New York City and New York State will pay $36 million to settle lawsuits on behalf of two men who were convicted of killing Malcolm X.

Nearly 60 years after the assassination of Malcolm X, New York City and New York State has agreed to pay $36 million in lawsuit settlements on behalf of Muhammad A. Aziz and Khalil Islam, who were previously convicted in connection to the 1965 murder. Both men were exonerated last year after a judge found “serious miscarriages of justice” in Aziz and Islam's cases.

The two men were convicted in 1966 for X's murder along with Mujahid Abdul Halim (known previously as both Talmadge Hayer and Thomas Hagan), and sentenced to life in prison. After Aziz and Islam claimed innocence, Halim acknowledged that he was involved with the assassination, but denied that the other two men took part. Aziz was released from prison in 1985 while Islam was released two years later but died in 2009, ultimately receiving a posthumous exoneration.

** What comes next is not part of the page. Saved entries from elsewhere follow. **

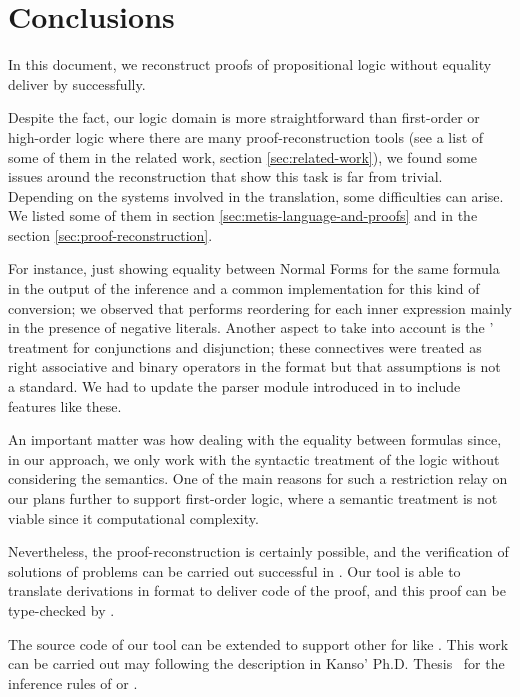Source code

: \documentclass[../main.tex]{subfiles}
\begin{document}

\section{Conclusions}
\label{sec:conclusions}

In this document, we reconstruct proofs
of propositional logic without equality deliver by \Metis
successfully.

Despite the fact, our logic domain is more straightforward than
first-order or high-order logic where there are many
proof-reconstruction tools (see a list of some of them in the
related work, section \ref{sec:related-work}), we found some issues
around the reconstruction that show this task is far from trivial.
Depending  on the systems involved in the translation, some
difficulties can arise. We listed some of them in section
\ref{sec:metis-language-and-proofs} and in the section
\ref{sec:proof-reconstruction}.

For instance, just showing equality between Normal Forms for the
same formula in the output of the \canonicalize inference and a
common implementation for this kind of conversion; we observed that
\Metis performs reordering for each inner expression mainly in the
presence of negative literals. Another aspect to take into account
is the \Metis' treatment for conjunctions and disjunction;
these connectives were treated as right associative and binary
operators in the \TSTP format but that assumptions is not a standard.
We had to update the \TSTP parser module introduced in
\cite{Gomez-Londono2015} to include features like these.

An important matter was how dealing with
the equality between formulas since, in our approach, we only work
with the syntactic treatment of the logic without considering the
semantics.
One of the main reasons for such a restriction relay on our plans
further to support first-order logic, where a semantic treatment is
not viable since it computational complexity.

Nevertheless, the proof-reconstruction is certainly possible, and
the verification of solutions of \CPL problems can be carried out
successful in \Agda. Our tool is able to translate \Metis
derivations in \TSTP format to deliver \Agda code of the proof,
and this proof can be type-checked by \Agda.

The source code of our tool can be extended to support
other \ATPs for \CPL like . This work can be carried out
may following the description in Kanso' Ph.D. Thesis~\cite{Kanso2012}
for the inference rules of  or .
\end{document}
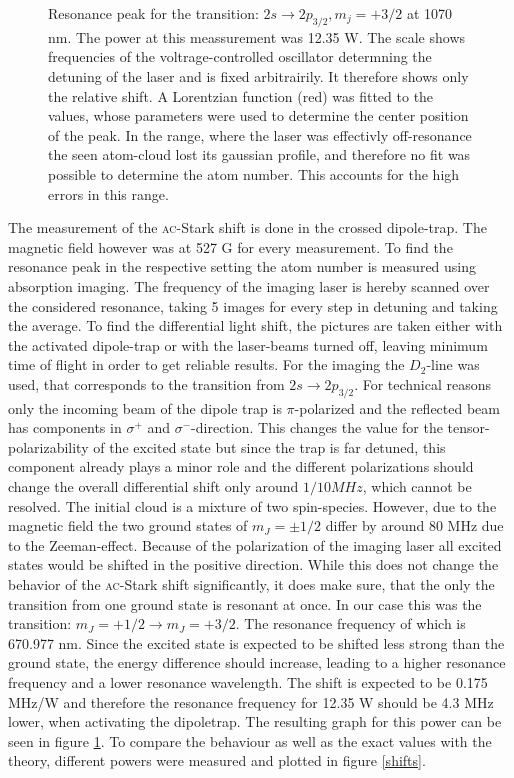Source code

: \begin{figure}[h]
\caption{Resonance peak for the transition: $2s\rightarrow2p_{3/2}, m_j=+3/2$ at 1070 nm. The power at this meassurement was 12.35 W. The scale shows frequencies of the voltrage-controlled oscillator determning the detuning of the laser and is fixed arbitrairily. It therefore shows only the relative shift. A Lorentzian function (red) was fitted to the values, whose parameters were used to determine the center position of the peak. In the range, where the laser was effectivly off-resonance the seen atom-cloud lost its gaussian profile, and therefore no fit was possible to determine the atom number. This accounts for the high errors in this range.}
\label{resonance}
\end{figure}

The measurement of the \textsc{ac}-Stark shift is done in the crossed dipole-trap. The magnetic field however was at 527 G for every measurement. To find the resonance peak in the respective setting the atom number is measured using absorption imaging. The frequency of the imaging laser is hereby scanned over the considered resonance, taking 5 images for every step in detuning and taking the average. To find the differential light shift, the pictures are taken either with the activated dipole-trap or with the laser-beams turned off, leaving minimum time of flight in order to get reliable results. For the imaging the $D_2$-line was used, that corresponds to the transition from  $2s\rightarrow2p_{3/2}$. For technical reasons only the incoming beam of the dipole trap is $\pi$-polarized and the reflected beam has components in \(\sigma^+\) and \(\sigma^-\)-direction. This changes the value for the tensor-polarizability of the excited state but since the trap is far detuned, this component already plays a minor role and the different polarizations should change the overall differential shift only around $1/10 {MHz}$, which cannot be resolved. The initial cloud is a mixture of two spin-species. However, due to the magnetic field the two ground states of $m_J=\pm 1/2$ differ by around 80 MHz due to the Zeeman-effect. Because of the polarization of the imaging laser all excited states would be shifted in the positive direction. While this does not change the behavior of the \textsc{ac}-Stark shift significantly, it does make sure, that the only the transition from one ground state is resonant at once. In our case this was the transition: $m_J=+1/2 \rightarrow m_J=+3/2$.  The resonance frequency of which is 670.977 nm. Since the excited state is expected to be shifted less strong than the ground state, the energy difference should increase, leading to a higher resonance frequency and a lower resonance wavelength. The shift is expected to be 0.175 MHz/W and therefore the resonance frequency for 12.35 W should be 4.3 MHz lower, when activating the dipoletrap. The resulting graph for this power can be seen in figure \ref{resonance}. To compare the behaviour as well as the exact values with the theory, different powers were measured and plotted in figure \ref{shifts}.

A 22-month investigation was conducted by then-Manhattan District Attorney Cyrus Vance’s office and lawyers, finding that Aziz and Islam were innocent using evidence that included FBI documents. In July, Aziz filed a $40 million lawsuit in a Brooklyn federal court, claiming that his “wrongful conviction was the product of flagrant official misconduct, including, inter alia, by the NYPD and its intelligence unit, the Bureau of Special Services and Investigations.” While paperwork for the $26 million settlement is being finalized, the amount will be split between Aziz and the estate of Islam.

“What’s most important is that Muhammad Aziz and Khalil Islam have reclaimed their good names,” David Shanies, an attorney representing both Aziz and the state of Islam, said in a statement to CNN. “They will go down in history as two brave, dignified, innocent men who never stopped fighting their tragic wrongful convictions. It was imperative that these civil lawsuits be resolved immediately and fairly, and I am gratified that New York City and its lawyers worked with us toward a just resolution."